Some federal agencies’ use of devices that track cellphone locations will now be restricted to cases where officers have obtained a search warrant, according to a policy released by the U.S. Justice Department on Thursday.

Until now, agencies such as the FBI and the Drug Enforcement Administration have been able to use so-called cell-site simulators without applying for a warrant or outlining a probable cause.

Cell-site simulators replicate cell towers to pick up location-identifying information that allow law enforcement to apprehend fugitives, conduct narcotic investigations or rescue a kidnapped child, the Justice Department said.

But the new guidance pointed out they must be used in accordance with the “protections of the Constitution.”

The American Civil Liberties Union estimates at least 53 agencies across 21 states use cell-site simulators, but the number could be much higher because many keep their purchasing of the devices a secret.

The devices also pick up information on bystanders near the person being tracked, according to the ACLU.

The new regulations come during a debate over privacy versus security that was spurred by disclosures from fugitive former U.S. spy agency contractor Edward Snowden in 2013 that the United States collected Americans’ cellphone data without warrants.

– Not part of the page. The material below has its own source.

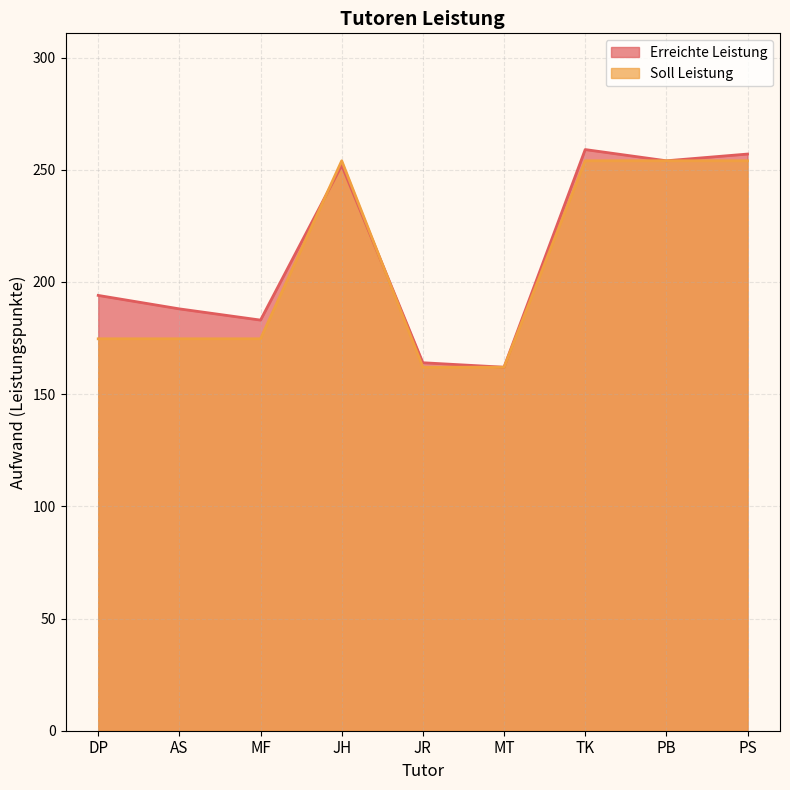

Reading left to right, list all the values displayed in this chart.

Erreichte Leistung: 194.0	188.0	183.0	252.0	164.0	162.0	259.0	254.0	257.0
Soll Leistung: 174.7	174.7	174.7	254.0	162.0	162.0	254.0	254.0	254.0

There will be exceptions that will allow federal agencies to use cell-site simulators without obtaining a warrant, such as in “exigent circumstances,” the guidelines said.

State and local agencies will have to comply with the new rules only in cases they are investigating in tandem with federal agencies, the Justice Department said.

Other rules introduced on Thursday include training personnel to use the equipment appropriately and mandatory supervision.